From the line that contains "left eye: (570, 184)" through the line that contains "right front paw: (635, 882)", output every line of the listing below exactly and leave out all the rest.

Given records:
[Start of Attachment]
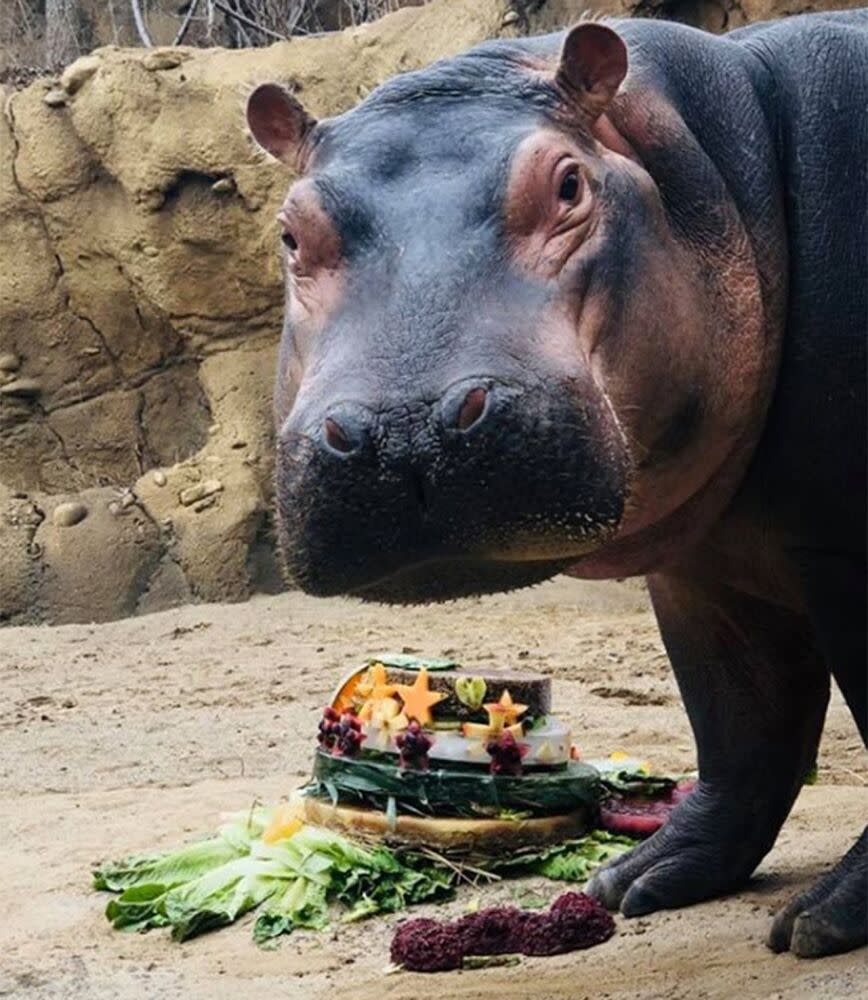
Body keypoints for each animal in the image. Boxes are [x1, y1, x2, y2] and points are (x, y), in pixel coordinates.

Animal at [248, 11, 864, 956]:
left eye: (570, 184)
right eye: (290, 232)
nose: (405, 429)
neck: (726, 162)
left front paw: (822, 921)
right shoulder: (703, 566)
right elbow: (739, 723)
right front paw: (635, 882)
[End of Attachment]
[Start of Attachment]
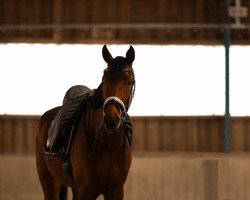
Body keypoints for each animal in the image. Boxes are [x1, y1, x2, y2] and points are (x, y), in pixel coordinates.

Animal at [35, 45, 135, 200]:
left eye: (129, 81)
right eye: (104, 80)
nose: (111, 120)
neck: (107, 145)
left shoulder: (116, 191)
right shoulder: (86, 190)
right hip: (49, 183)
[End of Attachment]
[Start of Attachment]
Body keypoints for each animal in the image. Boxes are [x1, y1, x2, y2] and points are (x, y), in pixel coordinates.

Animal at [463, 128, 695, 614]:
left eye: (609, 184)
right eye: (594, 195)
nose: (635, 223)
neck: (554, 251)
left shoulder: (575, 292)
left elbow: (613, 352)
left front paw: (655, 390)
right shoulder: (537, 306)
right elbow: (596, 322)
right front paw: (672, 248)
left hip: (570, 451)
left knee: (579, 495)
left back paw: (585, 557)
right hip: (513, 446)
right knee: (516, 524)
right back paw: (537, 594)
[End of Attachment]
Expected answer:
left eye: (570, 184)
right eye: (290, 232)
nose: (405, 429)
neck: (726, 162)
left front paw: (822, 921)
right shoulder: (703, 566)
right elbow: (739, 723)
right front paw: (635, 882)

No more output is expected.